**Consigne:**
Rédigez la suite de l'article ci-dessous consacré à la plateforme Écrivor, à partir de sa dernière phrase.

**Extrait du document:**

┌────────

Fournissant aux élèves des textes entièrement rédigés, l’intelligence artificielle est perçue comme une paresse, donc une menace pour l’apprentissage de l’écriture : et s’il fallait l’envisager plutôt comme un défi, voire une chance pour en réinventer les modalités ? Telle est la posture, combative et inventive, d’Alix Callies, professeure de français au collège Henri Sellier à Bondy. Avec son compagnon Thomas Ricart, développeur, elle a conçu Ecrivor une plateforme qui veut aider au travail de l’écriture : les élèves corrigent et améliorent progressivement leurs textes grâce aux conseils personnalisés et immédiats que l’IA propose à partir des instructions et consignes de l’enseignant·e. Le projet remet numériquement le « brouillon » au centre de l’enseignement du français. Avec un effet étonnant : « Dans mes classes, je n’ai plus aucune rédaction générée automatiquement ». Le projet a ouvert mi-janvier sa version bêta et reçu le prix du numérique éducatif au Forum 2025 du Café pédagogique.
En quelques mots, pouvez-vous nous expliquer ce qu’est Écrivor ?

└────────

**Enregistrements:**
┌────────

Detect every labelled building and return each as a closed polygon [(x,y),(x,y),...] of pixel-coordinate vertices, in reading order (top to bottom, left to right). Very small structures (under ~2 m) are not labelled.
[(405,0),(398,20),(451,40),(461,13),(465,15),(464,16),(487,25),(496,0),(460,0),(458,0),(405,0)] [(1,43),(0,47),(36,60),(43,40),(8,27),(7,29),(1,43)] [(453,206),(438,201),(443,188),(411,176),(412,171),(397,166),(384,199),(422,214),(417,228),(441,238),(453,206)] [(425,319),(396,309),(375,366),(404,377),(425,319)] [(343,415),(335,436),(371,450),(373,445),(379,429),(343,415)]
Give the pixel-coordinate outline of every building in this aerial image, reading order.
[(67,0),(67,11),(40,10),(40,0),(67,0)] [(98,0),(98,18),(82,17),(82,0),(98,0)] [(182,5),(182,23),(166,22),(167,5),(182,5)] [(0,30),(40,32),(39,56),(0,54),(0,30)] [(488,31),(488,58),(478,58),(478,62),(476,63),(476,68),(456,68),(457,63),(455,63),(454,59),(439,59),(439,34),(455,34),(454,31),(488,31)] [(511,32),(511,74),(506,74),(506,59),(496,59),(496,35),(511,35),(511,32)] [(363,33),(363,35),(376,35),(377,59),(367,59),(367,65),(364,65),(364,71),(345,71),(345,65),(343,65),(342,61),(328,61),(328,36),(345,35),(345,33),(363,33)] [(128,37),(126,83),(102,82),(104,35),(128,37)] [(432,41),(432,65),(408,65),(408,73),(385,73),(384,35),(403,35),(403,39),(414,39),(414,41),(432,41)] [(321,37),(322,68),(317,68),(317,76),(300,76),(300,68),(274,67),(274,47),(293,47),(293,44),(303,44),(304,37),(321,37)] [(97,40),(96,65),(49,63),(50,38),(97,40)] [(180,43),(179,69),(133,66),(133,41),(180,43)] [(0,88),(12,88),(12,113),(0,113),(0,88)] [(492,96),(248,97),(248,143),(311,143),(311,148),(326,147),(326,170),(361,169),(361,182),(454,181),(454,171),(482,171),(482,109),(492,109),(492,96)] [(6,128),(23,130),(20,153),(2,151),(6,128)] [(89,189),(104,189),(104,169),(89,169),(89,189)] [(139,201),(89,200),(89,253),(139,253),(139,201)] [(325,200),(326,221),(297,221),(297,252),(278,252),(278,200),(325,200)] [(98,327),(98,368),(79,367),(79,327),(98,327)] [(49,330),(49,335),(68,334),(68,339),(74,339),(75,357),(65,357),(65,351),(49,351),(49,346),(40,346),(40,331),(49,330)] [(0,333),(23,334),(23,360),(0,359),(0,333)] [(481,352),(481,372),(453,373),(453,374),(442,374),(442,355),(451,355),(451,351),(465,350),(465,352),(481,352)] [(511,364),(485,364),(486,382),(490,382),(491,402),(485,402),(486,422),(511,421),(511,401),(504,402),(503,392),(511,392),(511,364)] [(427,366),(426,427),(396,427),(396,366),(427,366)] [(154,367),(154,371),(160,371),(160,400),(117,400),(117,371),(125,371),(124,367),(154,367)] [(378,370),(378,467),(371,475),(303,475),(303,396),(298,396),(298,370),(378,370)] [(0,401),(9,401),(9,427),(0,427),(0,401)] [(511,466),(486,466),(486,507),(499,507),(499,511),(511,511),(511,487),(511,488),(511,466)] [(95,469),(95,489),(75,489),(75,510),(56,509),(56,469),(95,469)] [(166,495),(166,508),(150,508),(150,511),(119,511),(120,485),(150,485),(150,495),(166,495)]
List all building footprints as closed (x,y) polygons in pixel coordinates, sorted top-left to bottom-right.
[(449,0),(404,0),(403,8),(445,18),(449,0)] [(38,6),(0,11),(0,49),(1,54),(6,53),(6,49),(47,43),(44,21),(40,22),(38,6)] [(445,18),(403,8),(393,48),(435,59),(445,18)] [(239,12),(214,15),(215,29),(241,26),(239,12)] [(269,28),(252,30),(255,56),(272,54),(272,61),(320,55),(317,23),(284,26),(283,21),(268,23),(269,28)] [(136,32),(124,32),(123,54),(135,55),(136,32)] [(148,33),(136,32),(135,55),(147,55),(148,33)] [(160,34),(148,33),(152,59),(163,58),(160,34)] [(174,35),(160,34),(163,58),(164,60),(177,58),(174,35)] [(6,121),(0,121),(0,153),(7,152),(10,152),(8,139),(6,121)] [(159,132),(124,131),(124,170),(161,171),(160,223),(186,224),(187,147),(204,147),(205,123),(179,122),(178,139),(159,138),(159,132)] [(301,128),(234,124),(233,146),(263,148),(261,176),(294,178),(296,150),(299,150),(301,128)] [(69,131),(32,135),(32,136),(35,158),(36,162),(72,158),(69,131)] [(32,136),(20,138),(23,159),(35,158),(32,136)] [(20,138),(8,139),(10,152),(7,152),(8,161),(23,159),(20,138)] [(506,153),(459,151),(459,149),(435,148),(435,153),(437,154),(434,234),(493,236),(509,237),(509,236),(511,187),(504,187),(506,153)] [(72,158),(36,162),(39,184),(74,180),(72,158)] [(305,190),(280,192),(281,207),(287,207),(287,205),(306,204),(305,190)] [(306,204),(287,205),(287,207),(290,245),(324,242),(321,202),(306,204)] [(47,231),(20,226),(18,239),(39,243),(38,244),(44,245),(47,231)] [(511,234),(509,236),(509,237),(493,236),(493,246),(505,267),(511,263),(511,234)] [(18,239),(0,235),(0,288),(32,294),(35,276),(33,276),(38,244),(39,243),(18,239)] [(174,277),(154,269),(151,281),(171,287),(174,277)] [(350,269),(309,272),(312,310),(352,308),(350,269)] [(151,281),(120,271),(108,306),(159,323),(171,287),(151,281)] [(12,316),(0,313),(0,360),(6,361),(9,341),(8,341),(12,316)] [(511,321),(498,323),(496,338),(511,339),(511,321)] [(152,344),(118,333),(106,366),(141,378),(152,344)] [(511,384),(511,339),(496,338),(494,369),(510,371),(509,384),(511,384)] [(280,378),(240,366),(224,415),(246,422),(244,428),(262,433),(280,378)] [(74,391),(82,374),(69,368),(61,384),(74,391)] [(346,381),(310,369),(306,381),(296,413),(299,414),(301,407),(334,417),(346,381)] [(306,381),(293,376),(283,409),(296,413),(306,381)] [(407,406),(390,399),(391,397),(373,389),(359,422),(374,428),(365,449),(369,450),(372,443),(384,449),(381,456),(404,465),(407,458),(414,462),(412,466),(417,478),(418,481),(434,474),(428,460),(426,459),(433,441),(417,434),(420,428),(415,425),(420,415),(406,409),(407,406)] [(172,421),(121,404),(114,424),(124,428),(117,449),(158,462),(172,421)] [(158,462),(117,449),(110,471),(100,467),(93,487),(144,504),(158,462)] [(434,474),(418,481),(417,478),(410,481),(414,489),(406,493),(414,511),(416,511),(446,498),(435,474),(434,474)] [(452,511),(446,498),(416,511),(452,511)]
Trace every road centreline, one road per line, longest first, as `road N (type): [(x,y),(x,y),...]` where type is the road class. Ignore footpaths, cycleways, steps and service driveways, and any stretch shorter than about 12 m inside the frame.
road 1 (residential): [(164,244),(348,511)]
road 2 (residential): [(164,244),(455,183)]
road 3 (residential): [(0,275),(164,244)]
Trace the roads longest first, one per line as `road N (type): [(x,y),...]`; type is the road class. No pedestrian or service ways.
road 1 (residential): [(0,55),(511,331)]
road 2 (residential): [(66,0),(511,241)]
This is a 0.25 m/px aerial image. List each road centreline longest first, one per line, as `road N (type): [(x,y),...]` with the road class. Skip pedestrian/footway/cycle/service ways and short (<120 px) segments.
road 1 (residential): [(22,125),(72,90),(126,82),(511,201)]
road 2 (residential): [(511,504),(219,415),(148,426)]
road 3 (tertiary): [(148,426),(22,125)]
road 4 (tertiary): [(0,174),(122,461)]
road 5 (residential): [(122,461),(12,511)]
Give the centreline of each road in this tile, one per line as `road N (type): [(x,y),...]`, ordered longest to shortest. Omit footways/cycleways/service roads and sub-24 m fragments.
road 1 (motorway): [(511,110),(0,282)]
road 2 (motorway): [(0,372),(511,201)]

└────────

**Réponse:**
Écrivor est un site internet que j’ai créé avec mon compagnon, Thomas, et qui facilite le travail de l’écriture grâce à l’IA. L’objectif est de proposer des entraînements à l’écrit en apprenant aux élèves à retravailler leur texte, à l’améliorer et à le corriger grâce à des conseils que l’IA écrit à partir des instructions et des consignes de l’enseignant. Ces retours sont en direct et personnalisés ce qui permet de véritablement développer la réflexivité des élèves.
Comment le projet est-il né ?
J’ai toujours cherché à développer l’autonomie de mes élèves en leur apprenant quelles étaient les questions à se poser pour se corriger. C’est à l’occasion de mon congé maternité l’année dernière qu’on a commencé à discuter d’un site à créer ensemble permettant de travailler la réflexivité. L’IA offrant de nouvelles possibilités, nous avons réalisé des tests sur la production d’écrits. On a rapidement développé une première version d’Écrivor qu’on a pu tester avec nos neveux et nièces. À la rentrée, nous avons créé des premières activités en français et en SVT et on a tout de suite eu des résultats très encourageants et surtout un vrai engouement des élèves. Nous avons également ajouté de nombreuses fonctionnalités à partir des retours de mes collègues : un brouillon, un petit outil pour vérifier facilement les majuscules et les points, la possibilité d’imprimer différentes versions des textes, etc. Puis on a contacté mon ancienne directrice de mémoire, Claire Doquet, qui s’est jointe à nous avec enthousiasme. Grâce à elle, une dizaine de chercheurs (didacticiens, linguistes et informaticiens) se sont ensuite intéressés au projet !
Expérience utilisateur·ices : comment fonctionne Écrivor pour l’enseignant·e et pour l’élève ?
On a essayé de faire un outil vraiment simple à utiliser pour les enseignants et pour les élèves..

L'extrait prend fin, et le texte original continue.